Coal Mining Operations Face Record Fine for Water Pollution

Posted by Neno Duplan

Following the recent series of coal-related spills in places such as West Virginia and North Carolina, the largest fine ever for violations of water pollution limits was proposed by the Obama administration last week.

The nation’s third largest coal supplier will pay a fine of $27.5 million dollars. On top of this, they will spend $200 million to reduce illegal toxic discharges from 79 mines and 25 coal processing facilities in Pennsylvania, West Virginia, Virginia, Tennessee, and Kentucky.

Although the EPA states there is no evidence that any of the company’s violations contaminated drinking water, the extent of their pollution remains alarming. According to the government, between 2006 and 2013 the company and many of its subsidiaries violated water pollution limits in state-issued permits more than 6,000 times, and discharged contaminants that were harmful to fish and other wildlife from approximately 800 outfall pipes straight into rivers, streams, and tributaries.
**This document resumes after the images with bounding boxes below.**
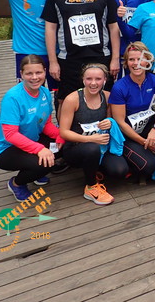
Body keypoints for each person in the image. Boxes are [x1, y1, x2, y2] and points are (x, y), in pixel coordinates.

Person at [42, 0, 121, 104]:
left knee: (104, 101)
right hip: (69, 60)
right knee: (66, 102)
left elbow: (113, 28)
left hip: (100, 58)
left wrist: (115, 59)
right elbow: (50, 28)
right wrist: (53, 62)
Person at [0, 55, 62, 201]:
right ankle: (16, 184)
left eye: (38, 72)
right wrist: (39, 149)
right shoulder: (12, 98)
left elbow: (45, 124)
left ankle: (35, 174)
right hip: (5, 149)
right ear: (21, 74)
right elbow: (11, 135)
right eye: (29, 73)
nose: (34, 77)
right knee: (43, 164)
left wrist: (60, 135)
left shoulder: (45, 93)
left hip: (30, 140)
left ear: (45, 71)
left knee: (63, 146)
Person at [109, 42, 155, 180]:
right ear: (126, 63)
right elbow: (120, 122)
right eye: (131, 59)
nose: (136, 63)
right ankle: (140, 159)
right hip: (128, 135)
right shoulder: (119, 87)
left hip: (148, 127)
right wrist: (144, 142)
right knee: (148, 166)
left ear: (147, 61)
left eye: (140, 59)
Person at [58, 63, 116, 205]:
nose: (93, 83)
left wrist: (110, 122)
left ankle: (96, 170)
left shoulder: (107, 96)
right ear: (83, 80)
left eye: (98, 79)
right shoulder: (72, 99)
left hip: (101, 146)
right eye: (89, 79)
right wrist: (90, 139)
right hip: (76, 148)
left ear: (105, 80)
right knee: (91, 148)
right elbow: (63, 132)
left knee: (119, 170)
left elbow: (112, 121)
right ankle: (90, 187)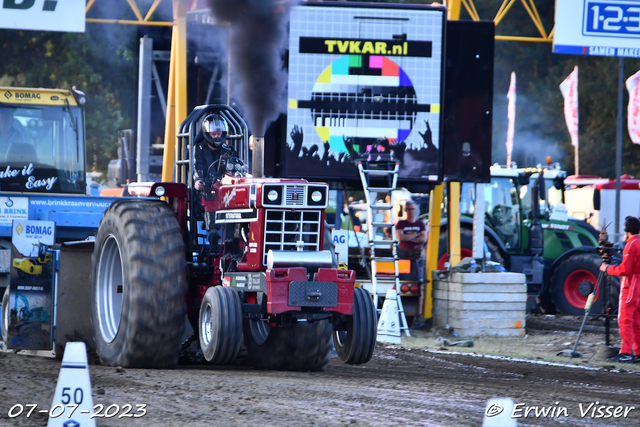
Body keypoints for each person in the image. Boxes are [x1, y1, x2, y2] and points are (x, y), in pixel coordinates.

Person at [600, 216, 640, 363]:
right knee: (636, 320)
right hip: (638, 285)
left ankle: (625, 353)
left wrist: (608, 268)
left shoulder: (631, 244)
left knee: (625, 319)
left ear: (626, 230)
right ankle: (637, 352)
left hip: (631, 285)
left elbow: (626, 269)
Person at [193, 113, 238, 191]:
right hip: (206, 190)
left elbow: (237, 167)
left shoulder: (229, 150)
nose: (217, 137)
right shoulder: (199, 149)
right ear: (207, 134)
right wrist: (198, 181)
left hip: (227, 190)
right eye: (214, 134)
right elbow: (196, 167)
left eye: (219, 134)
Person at [396, 200, 427, 280]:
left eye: (412, 209)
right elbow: (401, 237)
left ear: (415, 210)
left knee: (419, 277)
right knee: (403, 277)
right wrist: (416, 235)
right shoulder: (401, 224)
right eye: (409, 209)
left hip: (417, 255)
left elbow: (423, 238)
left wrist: (407, 237)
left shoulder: (420, 224)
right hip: (403, 254)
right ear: (406, 210)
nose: (411, 211)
Under the settlement agreement, the company must have mine operators install wastewater treatment systems and take other measures to reduce discharges at 79 active coal mines and 25 coal-processing plants. The $27.5 million fine will be split in half- with one half going to the federal government and the other to be split between West Virginia, Pennsylvania, and Kentucky.

Following the announcement of the consequences, officials with the EPA and Justice Department claimed the fine was large enough to send a clear message to deter others in the coal industry from disregarding the law. However, advocacy groups called for more to be done to prevent the pollution in the first place; being proactive instead of reactive in order to preserve our environment and its resources.